Reproduce, exactly, the lines of the material below from the line containing "Topo Nero: un parco della" through the line containing "pubblico per la", with both end lines included and nothing else.

··· DATA SUPPLIED

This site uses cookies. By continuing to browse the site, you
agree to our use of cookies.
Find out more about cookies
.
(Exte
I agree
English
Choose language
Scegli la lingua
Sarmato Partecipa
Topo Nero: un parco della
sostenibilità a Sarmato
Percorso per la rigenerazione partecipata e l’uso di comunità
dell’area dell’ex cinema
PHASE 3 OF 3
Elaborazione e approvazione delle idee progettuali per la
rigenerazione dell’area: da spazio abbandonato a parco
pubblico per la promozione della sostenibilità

······
··· DATA SUPPLIED

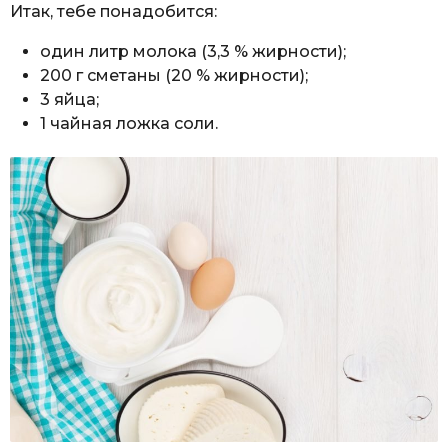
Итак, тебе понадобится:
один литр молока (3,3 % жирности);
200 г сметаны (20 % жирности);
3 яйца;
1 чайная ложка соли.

······

### OUTPUT BELOW:
Topo Nero: un parco della
sostenibilità a Sarmato
Percorso per la rigenerazione partecipata e l’uso di comunità
dell’area dell’ex cinema
PHASE 3 OF 3
Elaborazione e approvazione delle idee progettuali per la
rigenerazione dell’area: da spazio abbandonato a parco
pubblico per la promozione della sostenibilità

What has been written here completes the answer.